A 1902 memo said the company spent about $25,000 developing the mine before it ran into a major problem – its mill “was not capable of treating the ore. Several tests have since been made, which demonstrated the fact that it is impossible to make a concentrate with this process better than 25% lead, this being due to the fact that the ore contains arsenopyrite, copper and occasionally other mispickel which interferes with the concentrating, as the gravity of these materials is so near that of the lead that a separation in the Jig is impossible.”

In other words, the various metals in the deposit proved to be a double-edged sword. They could provide additional revenue for the mine but the company was not able to separate and capture the various metals in the milling process.

After investing so heavily in infrastructure and other start up costs, the company was out of money and could not afford to fix the mill. The mine shut down.

The property was idle for two years until a small syndicate bought all the assets of the Cheticamp Gold Mining Company for $50,000 and invested an additional $10,000 in further proving the value of the deposit.

The syndicate conducted assays on the mine’s tailings – the waste from the Cheticamp Gold Mining Company’s previous milling – and found that the mill lost over 50% of the ore’s value to the tailings. Think of a baker constantly throwing away half of the bread he bakes and you realize how financially disastrous the milling problem was.

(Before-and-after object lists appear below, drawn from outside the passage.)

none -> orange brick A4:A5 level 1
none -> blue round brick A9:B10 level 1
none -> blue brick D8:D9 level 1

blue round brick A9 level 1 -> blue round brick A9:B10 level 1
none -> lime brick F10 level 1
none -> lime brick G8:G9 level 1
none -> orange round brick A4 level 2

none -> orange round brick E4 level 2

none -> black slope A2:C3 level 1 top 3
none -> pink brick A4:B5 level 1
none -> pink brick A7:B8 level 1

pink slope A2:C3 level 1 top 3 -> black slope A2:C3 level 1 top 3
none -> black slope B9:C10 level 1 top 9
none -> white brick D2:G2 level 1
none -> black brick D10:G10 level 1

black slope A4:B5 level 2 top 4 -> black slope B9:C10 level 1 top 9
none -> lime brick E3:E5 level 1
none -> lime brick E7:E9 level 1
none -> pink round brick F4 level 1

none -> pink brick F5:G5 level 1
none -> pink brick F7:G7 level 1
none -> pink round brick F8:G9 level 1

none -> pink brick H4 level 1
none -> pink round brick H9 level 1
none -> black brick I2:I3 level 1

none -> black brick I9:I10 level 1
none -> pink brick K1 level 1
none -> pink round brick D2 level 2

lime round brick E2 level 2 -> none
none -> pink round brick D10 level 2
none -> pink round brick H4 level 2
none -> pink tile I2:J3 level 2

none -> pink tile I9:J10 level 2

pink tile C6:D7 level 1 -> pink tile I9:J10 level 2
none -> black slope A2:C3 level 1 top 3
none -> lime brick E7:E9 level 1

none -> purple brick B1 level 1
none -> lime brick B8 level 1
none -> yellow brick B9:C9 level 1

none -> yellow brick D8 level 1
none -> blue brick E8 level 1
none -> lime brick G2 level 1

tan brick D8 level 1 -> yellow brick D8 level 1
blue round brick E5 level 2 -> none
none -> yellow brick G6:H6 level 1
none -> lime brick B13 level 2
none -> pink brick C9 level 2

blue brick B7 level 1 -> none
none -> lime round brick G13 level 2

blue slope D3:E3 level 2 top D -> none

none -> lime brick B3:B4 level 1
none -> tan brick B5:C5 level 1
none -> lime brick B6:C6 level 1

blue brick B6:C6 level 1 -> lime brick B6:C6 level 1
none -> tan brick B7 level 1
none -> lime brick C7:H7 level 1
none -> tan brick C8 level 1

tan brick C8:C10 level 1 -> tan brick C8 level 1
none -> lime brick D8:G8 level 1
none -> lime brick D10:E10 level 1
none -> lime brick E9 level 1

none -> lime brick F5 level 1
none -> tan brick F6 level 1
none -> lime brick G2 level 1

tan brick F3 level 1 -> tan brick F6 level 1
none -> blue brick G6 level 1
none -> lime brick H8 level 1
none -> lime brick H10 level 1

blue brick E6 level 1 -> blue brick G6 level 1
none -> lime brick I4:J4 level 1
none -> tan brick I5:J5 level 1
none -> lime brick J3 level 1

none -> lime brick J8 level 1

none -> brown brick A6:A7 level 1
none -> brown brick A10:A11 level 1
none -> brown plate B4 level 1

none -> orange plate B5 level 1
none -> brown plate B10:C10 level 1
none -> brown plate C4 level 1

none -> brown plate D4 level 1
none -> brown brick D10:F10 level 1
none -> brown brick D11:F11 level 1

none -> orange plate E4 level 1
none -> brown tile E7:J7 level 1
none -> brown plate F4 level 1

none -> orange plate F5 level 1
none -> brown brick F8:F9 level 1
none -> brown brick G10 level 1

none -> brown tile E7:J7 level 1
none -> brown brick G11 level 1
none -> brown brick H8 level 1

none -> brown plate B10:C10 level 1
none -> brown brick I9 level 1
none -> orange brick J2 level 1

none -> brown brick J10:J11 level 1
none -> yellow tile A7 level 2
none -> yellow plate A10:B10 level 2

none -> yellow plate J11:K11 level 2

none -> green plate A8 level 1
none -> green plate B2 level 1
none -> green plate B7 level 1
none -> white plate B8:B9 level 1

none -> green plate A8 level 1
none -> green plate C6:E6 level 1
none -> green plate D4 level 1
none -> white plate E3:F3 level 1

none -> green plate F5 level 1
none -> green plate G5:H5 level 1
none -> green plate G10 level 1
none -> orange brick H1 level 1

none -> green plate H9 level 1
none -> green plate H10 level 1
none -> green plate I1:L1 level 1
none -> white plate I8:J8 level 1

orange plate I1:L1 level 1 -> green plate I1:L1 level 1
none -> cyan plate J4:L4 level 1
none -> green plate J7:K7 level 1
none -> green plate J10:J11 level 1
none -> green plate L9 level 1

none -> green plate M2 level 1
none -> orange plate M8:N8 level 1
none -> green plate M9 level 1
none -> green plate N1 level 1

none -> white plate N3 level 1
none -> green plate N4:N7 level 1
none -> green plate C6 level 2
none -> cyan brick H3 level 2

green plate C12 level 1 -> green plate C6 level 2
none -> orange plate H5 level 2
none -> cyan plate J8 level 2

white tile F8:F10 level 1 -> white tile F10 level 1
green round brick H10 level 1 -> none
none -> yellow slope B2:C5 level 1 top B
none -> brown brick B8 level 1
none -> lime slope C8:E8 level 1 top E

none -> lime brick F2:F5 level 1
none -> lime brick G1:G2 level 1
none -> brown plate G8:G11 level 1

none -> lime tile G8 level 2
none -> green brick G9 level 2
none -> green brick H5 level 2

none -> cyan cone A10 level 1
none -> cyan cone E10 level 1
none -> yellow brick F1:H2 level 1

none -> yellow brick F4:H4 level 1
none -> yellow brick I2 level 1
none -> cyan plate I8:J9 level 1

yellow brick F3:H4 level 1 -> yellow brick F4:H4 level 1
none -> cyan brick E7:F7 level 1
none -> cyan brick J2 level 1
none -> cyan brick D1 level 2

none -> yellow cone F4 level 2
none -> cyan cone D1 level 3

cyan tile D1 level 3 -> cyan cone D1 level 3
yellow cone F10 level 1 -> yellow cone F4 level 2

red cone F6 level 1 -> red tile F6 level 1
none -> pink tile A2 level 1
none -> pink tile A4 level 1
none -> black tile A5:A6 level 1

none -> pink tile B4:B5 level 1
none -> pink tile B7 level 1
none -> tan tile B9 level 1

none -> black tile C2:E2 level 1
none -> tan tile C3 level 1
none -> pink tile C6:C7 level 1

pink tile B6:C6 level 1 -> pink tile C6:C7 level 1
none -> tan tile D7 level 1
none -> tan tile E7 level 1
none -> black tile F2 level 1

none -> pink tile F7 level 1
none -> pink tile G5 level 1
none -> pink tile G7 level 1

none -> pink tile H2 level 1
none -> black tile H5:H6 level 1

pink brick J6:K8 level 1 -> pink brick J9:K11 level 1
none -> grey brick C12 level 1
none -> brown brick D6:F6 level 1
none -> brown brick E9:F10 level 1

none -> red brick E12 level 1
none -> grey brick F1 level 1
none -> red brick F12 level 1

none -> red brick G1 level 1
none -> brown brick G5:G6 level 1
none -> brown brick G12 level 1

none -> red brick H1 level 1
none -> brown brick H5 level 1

The syndicate came up with a new mill design and H. Reid Harrison, author of the 1902 memo said, “…there is no reason why the property could not be made to pay a large dividend immediately after the proposed plant is installed.”

However, the syndicate failed to find investors to pay for the new mill and restart the mine. The site never returned to production.

There was a total of five adits driven on the Galena Mine, located on the northeast bank of Faribault Brook, approximately three metres above the brook, not far from where it enters Cheticamp River.

The site has been explored intermittently ever since and today it remains an intriguing copper-zinc-lead prospect. It also has potential to be a gold mine. Gold quantities measured in grams per ton were not very meaningful in the historical era because our early gold miners lacked the science to efficiently extract such small quantities. Nova Scotia’s historical gold mines generally had to produce ounces per ton to be viable.

However, modern gold mines measure ore grades in grams per ton, not ounces. The challenge modern gold miners face is that the “low hanging fruit” has already been taken by historical mines so modern mines generally have to extract from lower-grade deposits. Improved science and technology make that possible, while also taking proper care of the environment, so a site like the Galena Mine has potential for gold today that it did not have a century ago.

The difference between then and now is a century of scientific advancement in metallurgy - the science of separating metals from their ores.

Metals are usually hosted in rock that the metals need to be separated from in the milling process.

Also, metals deposits almost always have multiple metals in them because of how they form, so the metals also need to be separated from each other, not just from the host rock.

Historically, the science behind milling ore was rudimentary compared to how sophisticated it is today. As a result, historical metals mines often lost significant amounts of valuable metals to the tailings, as the Galena Mine did. They also often caused environmental damage because 100-150 years ago was long before environmental awareness or scientific understanding of how human activities could affect the environment. (Learn more about historical tailings at

The modern mining industry is completely different. It is a sophisticated, science-based activity that takes excellent care of the environment.